Martin Luther King Jr. said if you want to change someone then first you have to love them. And for followers of Christ, we have one supreme example of what that looks like, the cross. And on this day after Ash Wednesday and Valentine’s Day, can we all agree on that?
For the traditionalists among us, can we agree that if we have any hope of convincing the world that the authority of scripture is more than just a conviction but a life-giving mixture of truth and love, then we’d better be able to convince not only our progressive brothers and sisters but our gay and lesbian brothers and sisters in the Fellowship with whom we already hold so much in common. If we can’t demonstrate that our convictions are not only true but loving, then maybe we need better convictions.
For the progressives among us, can we agree that if we have any hope of demonstrating that soul freedom and the diversity that accompanies is more than just an anemic, laissez-faire tolerance of a world badly in need of something more truthful, then we have to be able to demonstrate that to our traditionalist brothers and sisters with whom we already hold so much in common. If we can’t demonstrate that a whole-hearted embrace of God’s good creation goes far beyond live-and-let-live to eternal, abundant life for all, then maybe love is not enough and we need more truth in what we’re offering.
And I say maybe, because honestly sometimes my notions of what to do and how to respond in the midst of diversity are “incoherent” and “unstable.” I suspect yours are, too. I suspect all of ours are, too (except for Al’s of course). My extended family disagrees about a lot of issues including sexuality. My church disagrees about a lot of issues including sexuality. And no one should be surprised that CBF does, too. And that will obviously create difficulties and disagreements.
Which leads me back to humility and carrying our crosses.
I don’t think it’s possible for us to work together as a Fellowship unless we’re willing to hold deeply to both of those things. We’ll just go our separate ways and add one more example to the long and growing list of division and fragmentation. But I think that would be a grave mistake. The world is in desperate need of reconciliation and not only do we need to be reconciled to one another but God has given us that ministry for the world as well.
Having said that, let me acknowledge that in the context of our shared disagreement over questions of sexuality, the people we’ve asked to carry the largest and heaviest crosses are you, our gay brothers and lesbian sisters. And if I’m going to be appropriately humble, then I can’t tell you with certainty that you’re called to keep carrying that particular cross. What I can tell you with certainty, however, is that I’m sorry for the things I’ve done and left undone where it comes to loving them as Christ does, and I dearly hope you’ll stay in the Fellowship so that we can all listen for the voice of Christ together in each other.
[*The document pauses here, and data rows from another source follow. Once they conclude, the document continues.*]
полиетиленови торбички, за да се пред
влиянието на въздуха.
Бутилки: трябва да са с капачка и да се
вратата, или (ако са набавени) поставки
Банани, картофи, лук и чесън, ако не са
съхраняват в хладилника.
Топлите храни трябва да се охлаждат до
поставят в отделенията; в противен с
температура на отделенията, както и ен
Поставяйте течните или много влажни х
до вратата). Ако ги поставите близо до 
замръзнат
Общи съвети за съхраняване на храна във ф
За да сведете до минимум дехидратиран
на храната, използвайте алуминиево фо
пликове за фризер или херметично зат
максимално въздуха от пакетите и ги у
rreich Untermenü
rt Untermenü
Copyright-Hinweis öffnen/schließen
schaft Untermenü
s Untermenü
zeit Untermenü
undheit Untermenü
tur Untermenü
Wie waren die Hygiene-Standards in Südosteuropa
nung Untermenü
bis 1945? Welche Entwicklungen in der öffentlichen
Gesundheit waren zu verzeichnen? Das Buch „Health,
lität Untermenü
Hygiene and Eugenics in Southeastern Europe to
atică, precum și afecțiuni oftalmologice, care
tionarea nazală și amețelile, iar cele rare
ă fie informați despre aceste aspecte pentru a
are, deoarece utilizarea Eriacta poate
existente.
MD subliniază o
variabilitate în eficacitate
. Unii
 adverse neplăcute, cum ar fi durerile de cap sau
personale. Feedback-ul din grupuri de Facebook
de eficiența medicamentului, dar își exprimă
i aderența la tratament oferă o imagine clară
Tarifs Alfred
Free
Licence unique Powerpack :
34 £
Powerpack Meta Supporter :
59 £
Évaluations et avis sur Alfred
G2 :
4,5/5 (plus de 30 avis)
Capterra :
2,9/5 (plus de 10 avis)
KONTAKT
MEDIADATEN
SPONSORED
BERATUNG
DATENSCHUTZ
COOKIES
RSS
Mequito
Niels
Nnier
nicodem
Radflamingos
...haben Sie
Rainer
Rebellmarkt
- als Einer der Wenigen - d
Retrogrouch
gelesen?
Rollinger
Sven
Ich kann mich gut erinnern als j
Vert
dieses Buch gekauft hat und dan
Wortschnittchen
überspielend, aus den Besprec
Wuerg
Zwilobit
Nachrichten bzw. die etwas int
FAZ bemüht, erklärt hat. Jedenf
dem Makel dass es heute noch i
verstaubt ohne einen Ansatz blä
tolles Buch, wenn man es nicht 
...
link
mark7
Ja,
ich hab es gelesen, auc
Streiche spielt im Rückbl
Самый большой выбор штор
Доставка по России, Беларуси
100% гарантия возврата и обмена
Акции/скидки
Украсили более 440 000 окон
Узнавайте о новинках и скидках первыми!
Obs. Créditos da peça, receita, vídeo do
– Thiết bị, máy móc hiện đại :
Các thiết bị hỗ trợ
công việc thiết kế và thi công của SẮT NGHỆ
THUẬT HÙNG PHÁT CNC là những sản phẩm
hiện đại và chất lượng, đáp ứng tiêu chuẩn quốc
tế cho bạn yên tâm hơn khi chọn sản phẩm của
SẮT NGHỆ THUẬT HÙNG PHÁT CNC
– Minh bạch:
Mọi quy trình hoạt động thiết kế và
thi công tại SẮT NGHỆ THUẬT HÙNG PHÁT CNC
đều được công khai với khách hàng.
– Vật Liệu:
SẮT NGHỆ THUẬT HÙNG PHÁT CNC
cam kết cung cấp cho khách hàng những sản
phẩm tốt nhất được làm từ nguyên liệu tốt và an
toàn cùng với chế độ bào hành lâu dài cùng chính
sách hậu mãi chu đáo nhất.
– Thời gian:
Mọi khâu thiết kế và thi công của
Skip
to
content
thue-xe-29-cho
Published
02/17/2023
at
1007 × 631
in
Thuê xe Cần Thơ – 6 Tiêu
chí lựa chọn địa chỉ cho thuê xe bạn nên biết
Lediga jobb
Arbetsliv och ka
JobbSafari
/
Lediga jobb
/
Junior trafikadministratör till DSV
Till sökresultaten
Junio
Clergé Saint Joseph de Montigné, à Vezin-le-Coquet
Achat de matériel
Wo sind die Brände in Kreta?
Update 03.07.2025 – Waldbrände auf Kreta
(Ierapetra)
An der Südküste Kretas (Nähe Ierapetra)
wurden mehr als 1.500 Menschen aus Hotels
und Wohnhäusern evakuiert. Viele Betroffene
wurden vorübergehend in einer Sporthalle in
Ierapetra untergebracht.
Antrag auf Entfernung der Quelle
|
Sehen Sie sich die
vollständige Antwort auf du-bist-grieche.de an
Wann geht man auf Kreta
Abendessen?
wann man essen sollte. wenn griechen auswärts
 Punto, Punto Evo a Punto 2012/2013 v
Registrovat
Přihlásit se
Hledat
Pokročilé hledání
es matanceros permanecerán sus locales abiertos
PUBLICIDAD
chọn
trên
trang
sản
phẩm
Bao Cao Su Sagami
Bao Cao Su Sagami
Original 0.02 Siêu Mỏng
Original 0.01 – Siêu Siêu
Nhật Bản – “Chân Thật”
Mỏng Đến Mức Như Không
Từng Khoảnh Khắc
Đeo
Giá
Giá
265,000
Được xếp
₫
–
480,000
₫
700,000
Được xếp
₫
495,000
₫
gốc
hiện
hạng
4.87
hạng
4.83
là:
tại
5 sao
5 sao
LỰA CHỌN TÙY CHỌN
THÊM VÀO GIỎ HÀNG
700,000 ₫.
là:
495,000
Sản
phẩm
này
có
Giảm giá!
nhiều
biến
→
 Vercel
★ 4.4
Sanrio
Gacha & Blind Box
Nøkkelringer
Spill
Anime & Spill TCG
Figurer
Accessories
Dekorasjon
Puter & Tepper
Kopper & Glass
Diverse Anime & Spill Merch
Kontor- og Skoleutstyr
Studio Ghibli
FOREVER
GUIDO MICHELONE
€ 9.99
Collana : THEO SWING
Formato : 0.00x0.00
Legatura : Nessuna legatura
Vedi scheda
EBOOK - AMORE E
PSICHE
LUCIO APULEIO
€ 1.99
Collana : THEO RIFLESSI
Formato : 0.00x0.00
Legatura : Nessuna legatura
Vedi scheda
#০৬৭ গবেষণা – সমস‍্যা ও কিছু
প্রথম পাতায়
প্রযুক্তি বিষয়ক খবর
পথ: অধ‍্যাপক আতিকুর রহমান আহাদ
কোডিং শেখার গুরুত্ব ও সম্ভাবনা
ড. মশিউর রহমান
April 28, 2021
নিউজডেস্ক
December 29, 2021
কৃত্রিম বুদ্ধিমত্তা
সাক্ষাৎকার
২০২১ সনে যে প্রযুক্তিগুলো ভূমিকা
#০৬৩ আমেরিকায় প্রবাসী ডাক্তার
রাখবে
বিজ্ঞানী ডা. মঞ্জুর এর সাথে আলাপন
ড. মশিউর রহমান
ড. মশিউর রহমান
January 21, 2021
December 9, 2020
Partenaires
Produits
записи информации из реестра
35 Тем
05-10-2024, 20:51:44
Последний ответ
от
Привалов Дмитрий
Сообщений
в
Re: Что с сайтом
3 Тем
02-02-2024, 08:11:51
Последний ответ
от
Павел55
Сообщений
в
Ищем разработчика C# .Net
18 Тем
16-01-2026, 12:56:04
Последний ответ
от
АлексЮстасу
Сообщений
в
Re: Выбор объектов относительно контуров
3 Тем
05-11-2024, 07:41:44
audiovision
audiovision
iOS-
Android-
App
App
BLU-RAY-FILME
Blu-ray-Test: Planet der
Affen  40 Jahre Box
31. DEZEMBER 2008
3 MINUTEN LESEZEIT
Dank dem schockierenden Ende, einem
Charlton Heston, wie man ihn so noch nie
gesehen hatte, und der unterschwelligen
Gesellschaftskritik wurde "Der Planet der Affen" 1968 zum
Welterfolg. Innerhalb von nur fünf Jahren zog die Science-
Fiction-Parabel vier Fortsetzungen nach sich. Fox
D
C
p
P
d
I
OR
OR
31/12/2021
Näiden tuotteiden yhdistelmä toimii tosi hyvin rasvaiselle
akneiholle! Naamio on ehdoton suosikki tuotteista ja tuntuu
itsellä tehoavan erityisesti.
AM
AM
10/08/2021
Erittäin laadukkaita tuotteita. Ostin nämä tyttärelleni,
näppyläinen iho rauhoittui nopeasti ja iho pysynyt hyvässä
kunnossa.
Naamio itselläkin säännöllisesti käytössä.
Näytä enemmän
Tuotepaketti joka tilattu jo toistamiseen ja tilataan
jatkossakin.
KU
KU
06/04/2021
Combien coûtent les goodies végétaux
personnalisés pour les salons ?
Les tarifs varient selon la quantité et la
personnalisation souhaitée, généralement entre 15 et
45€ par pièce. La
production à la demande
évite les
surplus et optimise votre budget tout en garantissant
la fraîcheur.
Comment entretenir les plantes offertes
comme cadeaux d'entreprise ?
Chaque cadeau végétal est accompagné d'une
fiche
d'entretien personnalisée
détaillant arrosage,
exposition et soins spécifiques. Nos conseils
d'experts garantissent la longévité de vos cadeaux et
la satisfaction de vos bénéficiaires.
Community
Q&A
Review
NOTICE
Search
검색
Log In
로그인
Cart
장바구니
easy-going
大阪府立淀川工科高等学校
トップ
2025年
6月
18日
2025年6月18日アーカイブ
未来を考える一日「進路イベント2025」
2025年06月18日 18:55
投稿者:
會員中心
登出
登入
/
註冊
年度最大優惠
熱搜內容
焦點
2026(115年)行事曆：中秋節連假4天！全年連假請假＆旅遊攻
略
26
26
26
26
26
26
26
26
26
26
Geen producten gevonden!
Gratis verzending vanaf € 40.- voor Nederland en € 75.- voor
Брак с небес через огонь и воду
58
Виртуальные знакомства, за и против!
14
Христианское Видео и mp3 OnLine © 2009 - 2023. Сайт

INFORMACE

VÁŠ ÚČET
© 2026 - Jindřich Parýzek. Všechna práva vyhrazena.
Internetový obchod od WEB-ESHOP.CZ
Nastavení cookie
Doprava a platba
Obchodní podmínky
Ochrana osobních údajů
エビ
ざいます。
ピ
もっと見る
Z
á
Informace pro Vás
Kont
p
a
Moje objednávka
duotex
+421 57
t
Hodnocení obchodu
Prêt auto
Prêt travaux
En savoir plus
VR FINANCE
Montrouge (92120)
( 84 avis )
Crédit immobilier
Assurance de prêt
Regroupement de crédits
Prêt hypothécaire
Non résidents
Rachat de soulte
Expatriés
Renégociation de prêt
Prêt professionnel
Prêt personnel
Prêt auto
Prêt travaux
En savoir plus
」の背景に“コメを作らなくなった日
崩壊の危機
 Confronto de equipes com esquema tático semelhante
In his wonderful book, Life Together, Dietrich Bonhoeffer talks about what it means to deal with the most profound hardships of a shared life. And so he quotes Martin Luther: “Jesus Christ lived in the midst of his enemies. At the end all his disciples deserted him. On the Cross he was utterly alone, surrounded by evildoers and mockers. For this cause he had come, to bring peace to the enemies of God. So the Christian, too, belongs not in the seclusion of a cloistered life but in the thick of foes. There is his commission, his work. The kingdom is to be in the midst of your enemies. And he who will not suffer this does not want to be of the Kingdom of Christ; he wants to be among friends, to sit among roses and lilies, not with the bad people but the devout people. O you blasphemers and betrayers of Christ! If Christ had done what you are doing who would ever have been spared.”
Our German brothers put it a little more pungently than I would have — but you get the idea. On this day, covered in ashes, wearing the cross, I have to try. I hope you’ll join me, even if — perhaps especially if — “I” am the cross you have to bear.